SEITENAUSZUG:
Jetzt sind Rentner und Steuerzahler dran

Jetzt sind es die Rentner – und die Steuer- wie Beitragszahler. Zunächst: Die Renten sind zu niedrig. Zwar wird von den Politikern ständig von einer „Eckrente“ geredet, und die meisten Bürger glauben noch daran. Im Westen liegt diese Rente bei 1242,—€; im Osten 1.188,- (Basis 2016).

Aber der Eckrentner ist eine statistische Fiktion:

Er zahlt 45 Jahre Beiträge in die Rentenversicherung ein.
Er verdient jedes Jahr das Durchschnittsgehalt aller Versicherten.
Beim Rentenbeginn erreicht der Eckrentner die Regelaltersgrenze.
Beim Rentenbeginn besitzt der Eckrentner 45 Entgeltpunkte.

Rente Teil 2, Interview
Bernd Raffelhüschen: Rentenpolitik schert sich nicht um Mathematik
Klar, das schafft kaum jemand. Er ist eine Fiktion mit sinkendem Wirklichkeitsbezug. Und deshalb sind die tatsächlich bezahlen Durchschnittsrenten eher lächerlich gering: Männer kriegen gerade 953 €, Frauen 681 €; und hier gewinnen die Ost-Frauen, weil sie längere Arbeitsjahre vorweisen können.

Wehe dem, der auf die Sprüche der Politik wie „die Renten sind sicher“ vertraut hat – er wird zu wenig zum Leben haben. Das ist keine News. Über die tatsächliche Lage im Alter sagen jedenfalls die Zahlen der Rentenversicherung wenig aus. Tatsache ist nur: Die wenigsten Bürger wissen, was sie wirklich an Einkommen im Alter beziehen – und zur Aufrechterhaltung ihres Lebensstandards benötigen; der wird nur Staats-Pensionären garantiert.

ARBEITSAUFTRAG A: Gib aus dem Text zur Rente den Abschnitt von „Aber der Eckrentner“ bis einschließlich „Eckrentner 45 Entgeltpunkte.“ wortgetreu aus.
ARBEITSAUFTRAG B: Wie viel Rente bekommen Frauen laut dem Text zur Rente im Durchschnitt tatsächlich ausgezahlt?
ARBEITSAUFTRAG C: Schreib bitte den Text zur Rente im Anschluss an seinen letzten Satz weiter.

EXTRAHIERTES MATERIAL:
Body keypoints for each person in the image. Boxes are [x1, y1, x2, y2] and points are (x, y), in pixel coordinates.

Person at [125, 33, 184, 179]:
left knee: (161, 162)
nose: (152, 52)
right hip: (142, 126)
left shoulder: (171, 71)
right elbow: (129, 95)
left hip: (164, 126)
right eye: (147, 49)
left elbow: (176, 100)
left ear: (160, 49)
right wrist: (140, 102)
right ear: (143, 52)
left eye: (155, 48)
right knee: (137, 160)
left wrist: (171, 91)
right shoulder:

AUSGABE A:
Aber der Eckrentner ist eine statistische Fiktion:

Er zahlt 45 Jahre Beiträge in die Rentenversicherung ein.
Er verdient jedes Jahr das Durchschnittsgehalt aller Versicherten.
Beim Rentenbeginn erreicht der Eckrentner die Regelaltersgrenze.
Beim Rentenbeginn besitzt der Eckrentner 45 Entgeltpunkte.

AUSGABE B: Frauen bekommen im Durchschnitt 681 €.

AUSGABE C:
Vielleicht kann dabei ein „Rentencockpit“ helfen, das derzeit entsteht und worüber wird heute berichten werden: Damit soll man sein Einkommen im Alter selbst berechnen können; also etwa Rentenansprüche, Mieteinkünfte, Riester-Erlöse, Lebensversicherungen, andere Vermögenserträge, und was es sonst noch alles gibt.

Kaum Leben von der Rente

Denn klar ist längst: Von der Rente allein kann kein Mensch mehr angemessen leben. Allerdings: Der arme Rentner ist auch eine Fiktion; zumindest im Westen: Viele haben eben vorgesorgt: auf unterschiedlichste Arten und Weisen. Aber reicht es? In vielen Fällen sicher – außerhalb der Hauptreisezeit sind deutsche Flughäfen längst Abflug-Treffpunkte von Rentnern auf ihrem Weg in den Süden.

Rentenpolitik ist damit immer auch eine Politik der Angstmache. Die wird derzeit von Olaf Scholz und Andrea Nahles bedient.

Klar ist aber auch: Es wird nicht besser. Die Renten sinken tendenziell; das ist die Folge der Sparbeschlüsse der Rentenpolitik, die seit der sozialliberalen Koalition, man glaubt es kaum, betrieben werden. Und es wird nicht besser: Weniger Kinder und mehr Berufstätige machen Lösungen zukünftig noch schwerer. Man kann Geld eben nur einmal ausgeben, und irgendwo muss es herkommen. Fragt sich bloß: Wo und wie? Wie wollen Nahles & Scholz das Rentenniveau aufrecht erhalten, wenn die Beitragszahler immer weniger, die Zahl der Rentner immer mehr und nebenbei noch Rentenerhöhung für SPD-Wähler und CDU-Mütter finanziert werden müssen – vorzeitiger Renteneintritt für SPD-nahestehende Wähler und die Mütterrente der CDU waren ja Teil kostentreibender Reformen angesichts bereits absehbarer Finanzierungsprobleme.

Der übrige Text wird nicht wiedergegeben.